13 505 ms 563 ms 665 ms ix-11-0-4.mcore4.PDI-PaloAlto.as6453.net

.213.130]

14 * 610 ms 641 ms ae-0-d211.msr2.sk1.yahoo.com [216.115.106

15 * 633 ms 643 ms te-8-1.bas-k2.sk1.yahoo.com [68.180.160.1

16 * 450 ms 469 ms ir1.fp.vip.sk1.yahoo.com [72.30.2.43]

Trace complete.

done on tv=teamviewer

 

[boogeyman]

There you go.

MTNL DNS is resolving www . yahoo . com to 98.139.180.149. Google DNS is resolving it to 72.30.2.43. Since they must be present physically in different parts of the world, you're getting different latency readings to each. I'm guessing they (yahoo) are doing this as a sort of load balancing mechanism for users located in different parts of the world.

 

[vishalk]

Hi,

yes aware of that but from my own residence where i have mtnl dns servers of 59.185.0.50 and 59.185.0.23 i get pings which start with 69.139.xx.xx and 67.137.xx.xx

so what worries me is the fact why is his dns behaving odd

 

[boogeyman]

Hi,

yes aware of that but from my own residence where i have mtnl dns servers of 59.185.0.50 and 59.185.0.23 i get pings which start with 69.139.xx.xx and 67.137.xx.xx

so what worries me is the fact why is his dns behaving odd

I'm afraid I dont have an explanation for that. However, I would like to know, what exact latency sensitive applications are you running which depend on DNS? The best bet in this case would be to use a DNS service which provides the best results to your most frequently used sites and stick with it.

 

[mehrotra.akash]

Hi,

yes aware of that but from my own residence where i have mtnl dns servers of 59.185.0.50 and 59.185.0.23 i get pings which start with 69.139.xx.xx and 67.137.xx.xx

so what worries me is the fact why is his dns behaving odd

he seems to be using the x.x.0.23 server as primary

Is your primary also the same, or is it .0.50?

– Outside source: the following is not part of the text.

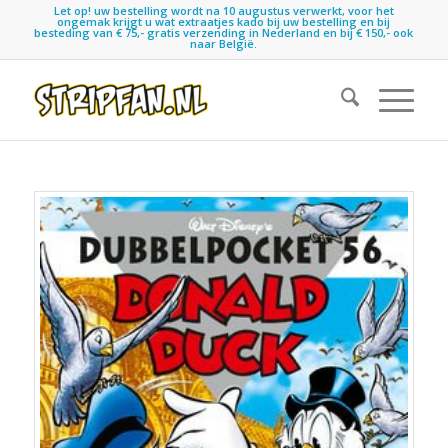
Let op! uw bestelling wordt na 10 augustus verwerkt, voor het
ongemak krijgt u wat extraatjes kado bij uw bestelling en bij
besteding van € 75,- gratis verzending in Nederland en bij € 150,- ook
naar België.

Also, were you testing at the same time of the day?

 

[vishalk]

he seems to be using the x.x.0.23 server as primary

Is your primary also the same, or is it .0.50?

Also, were you testing at the same time of the day?

yeah its kinda strange its using 0.23 as primary where as 0.50 is primary, however, what affected is the use of vpn where i am getting lags connecting to my vpn. browsing and torrenting all ok only vpn affected with lags.